The Office of the Superintendent of Financial Institutions (OSFI) has imposed more stringent criteria for stress tests, the hypothetical scenarios used to measure the impact of downturns in areas that affect banks, such as housing, employment and economic activity. The lenders will now be required to evaluate how they would be affected by a decline of at least 50 per cent in house values for Greater Vancouver and at least 40 per cent for the Greater Toronto Area.
The evaluations will test all other areas of the country will have to assume a minimum downturn of 30 per cent, in line with OSFI’s previous requirements, which did not single out specific markets.
The changes apply to smaller federally regulated lenders, such as Canadian Western Bank and Equitable Bank. It is unknown if the Big Six banks are facing similar revisions to their own stress tests, given that OSFI keeps confidential the criteria used in the stress tests for these institutions.
None of the Big Six lenders replied to a request for comment.
This is the first time OSFI has updated its real estate testing requirements for lenders since it implemented them during the 2008 financial crisis.
While stress tests are by no means forecasts for where house prices are likely to go, the more stringent testing adds to growing concern among regulators and observers that the risks surrounding Canada’s housing market have grown substantially as prices have surged.
In June, national house prices rose 10 per cent year over year, according to the Teranet-National Bank house price index.

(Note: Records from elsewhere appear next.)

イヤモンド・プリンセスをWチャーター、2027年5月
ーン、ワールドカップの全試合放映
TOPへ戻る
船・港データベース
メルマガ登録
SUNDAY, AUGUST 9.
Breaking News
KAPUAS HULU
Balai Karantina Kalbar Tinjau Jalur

However, the increases were significantly higher in Vancouver and Toronto, as consumers reacted to low borrowing rates and a shortage of homes for sale.

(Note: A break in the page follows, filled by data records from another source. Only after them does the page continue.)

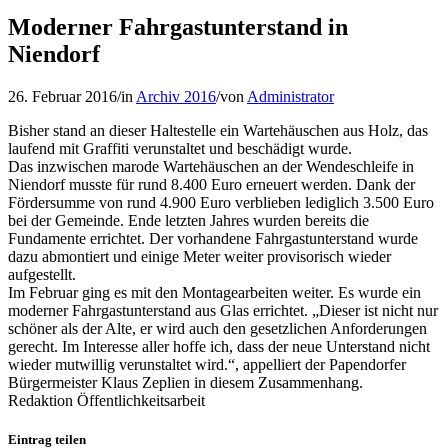
Moderner Fahrgastunterstand in
Niendorf
26. Februar 2016
/
in
Archiv 2016
/
von
Administrator
Bisher stand an dieser Haltestelle ein Wartehäuschen aus Holz, das
laufend mit Graffiti verunstaltet und beschädigt wurde.
Das inzwischen marode Wartehäuschen an der Wendeschleife in
Niendorf musste für rund 8.400 Euro erneuert werden. Dank der
Fördersumme von rund 4.900 Euro verblieben lediglich 3.500 Euro
bei der Gemeinde. Ende letzten Jahres wurden bereits die
Fundamente errichtet. Der vorhandene Fahrgastunterstand wurde
dazu abmontiert und einige Meter weiter provisorisch wieder
aufgestellt.
Im Februar ging es mit den Montagearbeiten weiter. Es wurde ein
moderner Fahrgastunterstand aus Glas errichtet. „Dieser ist nicht nur
schöner als der Alte, er wird auch den gesetzlichen Anforderungen
gerecht. Im Interesse aller hoffe ich, dass der neue Unterstand nicht
wieder mutwillig verunstaltet wird.“, appelliert der Papendorfer
Bürgermeister Klaus Zeplien in diesem Zusammenhang.
Redaktion Öffentlichkeitsarbeit
Eintrag teilen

In response, regulators are trying to apply the brakes to a housing market that has risen even though the economy is weak and incomes are stagnant.
Earlier this month, OSFI said - in a rare open letter that acknowledged the watchdog’s concerns about lending standards - that banks and other mortgage providers must increase their scrutiny of borrowers’ incomes, debt levels and credit scores.
On Monday, the B.C. government announced a plan to impose an extra 15-per-cent tax on non-resident foreigners who buy homes in the Vancouver area - such purchases accounted for about 10 per cent of the value of transactions in Metro Vancouver over the past month - a move that was applauded by Bank of Montreal’s chief economist and Ontario’s Finance Minister.
Last month, the Bank of Canada warned of “increased riskiness” in the mortgage industry as a run-up in household debt posed potential consequences for lenders.
Banks themselves have on occasion expressed their own concerns about Canada’s housing market.
In particular, Bank of Nova Scotia chief executive officer Brian Porter said in June that the federal government should raise minimum down payments, increase the qualifying rate for five-year fixed mortgages and impose a tax on foreign buyers.
While OSFI’s announcement of changes to stress testing was not addressed to the Big Six lenders - which are known as domestic systemically important banks (D-SIBs) and are tested by OSFI and the Bank of Canada - it is possible that these larger banks could face their own shifting requirements.
“As the macro stress tests for the D-SIBs are based on detailed and specific instructions for each institution, the instructions are not shared,” an OSFI spokesperson said in a statement.